- 作業内容 -
下のリストを「balai」という語を含む行だけに絞り込むと、どの行が残りますか？　大文字と小文字は区別し、該当する行をすべて書き写してください。

- 演習用リスト -
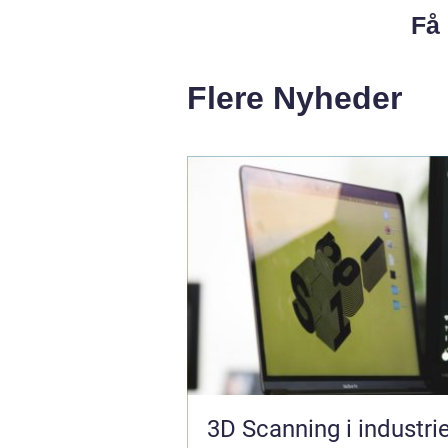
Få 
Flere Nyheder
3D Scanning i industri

--

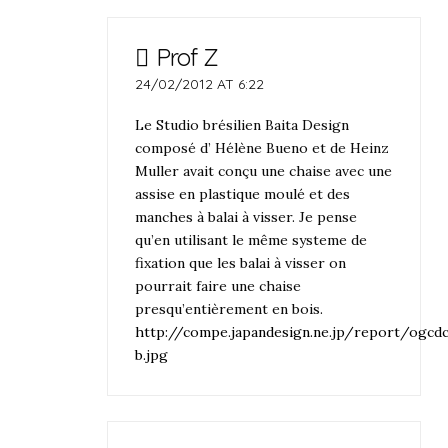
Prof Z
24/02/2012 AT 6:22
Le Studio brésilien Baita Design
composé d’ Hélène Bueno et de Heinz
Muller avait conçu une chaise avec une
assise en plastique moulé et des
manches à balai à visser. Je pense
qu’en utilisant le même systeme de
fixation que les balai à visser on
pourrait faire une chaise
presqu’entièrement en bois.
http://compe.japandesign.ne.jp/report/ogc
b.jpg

- 解答欄 -
manches à balai à visser. Je pense
fixation que les balai à visser on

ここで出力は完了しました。